Owners Resort to Hacking Smart Treadmills After NordicTrack Locks Them Out
It’s natural to expect that if you buy something, you can do whatever you want with it. However, the complexity of laws around intellectual property has made that difficult. The right to repair movement is gaining steam with even Apple loosening restrictions on tinkering with your own hardware. NordicTrack is not so enlightened, though. After customers started installing their own apps on the company’s $4,000 X32i smart treadmill, it released a software update that locked them out. Owners aren’t happy.
Exercise equipment is smarter than ever before. Companies like Peleton have made boatloads of cash by integrating subscription training services with the hardware, and that’s what NordicTrack does. The X32i is a spendy treadmill with a huge 32-inch touchscreen display, which delivers fitness content from NordicTrack’s iFit, a service that costs $39 per month. You’re probably familiar with these services, if only by reputation. There are suspiciously perky trainers urging you on, online leaderboards, 1-on-1 help, and more.
Until now, anyone who wanted more from their $4,000 treadmill could simply unlock the device’s underlying Android OS. According to owners, the process was simple and documented in NordicTrack’s help documents. Just tap the screen ten times, wait seven seconds, and tap ten more times. With access to the Android UI, you can sideload the apps of your choice and even use the browser to access a world of content online.
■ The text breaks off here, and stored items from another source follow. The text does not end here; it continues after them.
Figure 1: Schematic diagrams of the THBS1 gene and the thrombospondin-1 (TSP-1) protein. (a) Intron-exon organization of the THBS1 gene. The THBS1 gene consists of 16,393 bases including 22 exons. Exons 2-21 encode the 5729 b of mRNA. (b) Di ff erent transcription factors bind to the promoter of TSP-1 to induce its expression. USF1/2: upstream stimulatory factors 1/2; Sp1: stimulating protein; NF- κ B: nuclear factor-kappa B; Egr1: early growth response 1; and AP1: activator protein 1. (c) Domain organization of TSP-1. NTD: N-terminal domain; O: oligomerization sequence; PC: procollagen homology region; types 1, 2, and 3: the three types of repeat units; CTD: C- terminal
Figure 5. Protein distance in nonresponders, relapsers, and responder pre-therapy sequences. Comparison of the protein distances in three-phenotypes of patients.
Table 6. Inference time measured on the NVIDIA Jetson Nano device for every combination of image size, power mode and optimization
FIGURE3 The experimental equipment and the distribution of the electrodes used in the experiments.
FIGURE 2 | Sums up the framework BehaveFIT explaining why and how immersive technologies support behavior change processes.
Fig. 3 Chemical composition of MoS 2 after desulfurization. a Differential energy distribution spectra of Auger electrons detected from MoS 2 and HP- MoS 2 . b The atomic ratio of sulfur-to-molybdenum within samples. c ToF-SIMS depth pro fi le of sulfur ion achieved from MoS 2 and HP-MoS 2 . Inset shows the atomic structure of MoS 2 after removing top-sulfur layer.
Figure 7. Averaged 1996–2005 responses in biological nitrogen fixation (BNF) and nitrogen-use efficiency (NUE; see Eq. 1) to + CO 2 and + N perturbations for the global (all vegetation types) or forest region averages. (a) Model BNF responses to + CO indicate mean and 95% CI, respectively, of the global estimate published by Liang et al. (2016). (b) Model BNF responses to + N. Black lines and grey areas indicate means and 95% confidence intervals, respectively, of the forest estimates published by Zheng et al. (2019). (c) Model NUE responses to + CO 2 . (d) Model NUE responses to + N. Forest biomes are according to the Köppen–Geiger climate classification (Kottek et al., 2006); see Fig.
In October, NordicTrack started rolling out an update that removed the so-called “privilege mode” from all its connected workout machines. According to NordicTrack, this is just about safety. Since the software can control the mechanical components of the treadmill, it doesn’t want people to install third-party apps in a public setting (the X32i is available to both consumers and commercial buyers). Owners who relied on sideloading have suddenly found their expensive treadmills are much less useful, and they’re scrambling to find workarounds. So far, the best they’ve found involves factory resetting the treadmill. It restarts with old software that includes privilege mode. Then, you have to block NordicTrack’s update servers at the network level to keep the new software from asserting itself.
NordicTrack says anyone who has used a workaround to access privilege mode could find their warranty voided. That hasn’t stopped owners from trying to regain some of that lost functionality. NordicTrack can swear up and down this is a safety issue, but there are smarter ways to protect machines in public settings. For example, an administrator account for personal use, which is simple to implement in Android. If anything, this sounds like NordicTrack is doing whatever it can to keep people paying $39 every month for content on that big 32-inch screen. You know what doesn’t have any content restrictions? A TV. You can just put one of those in front of a cheaper treadmill, just as our ancestors did.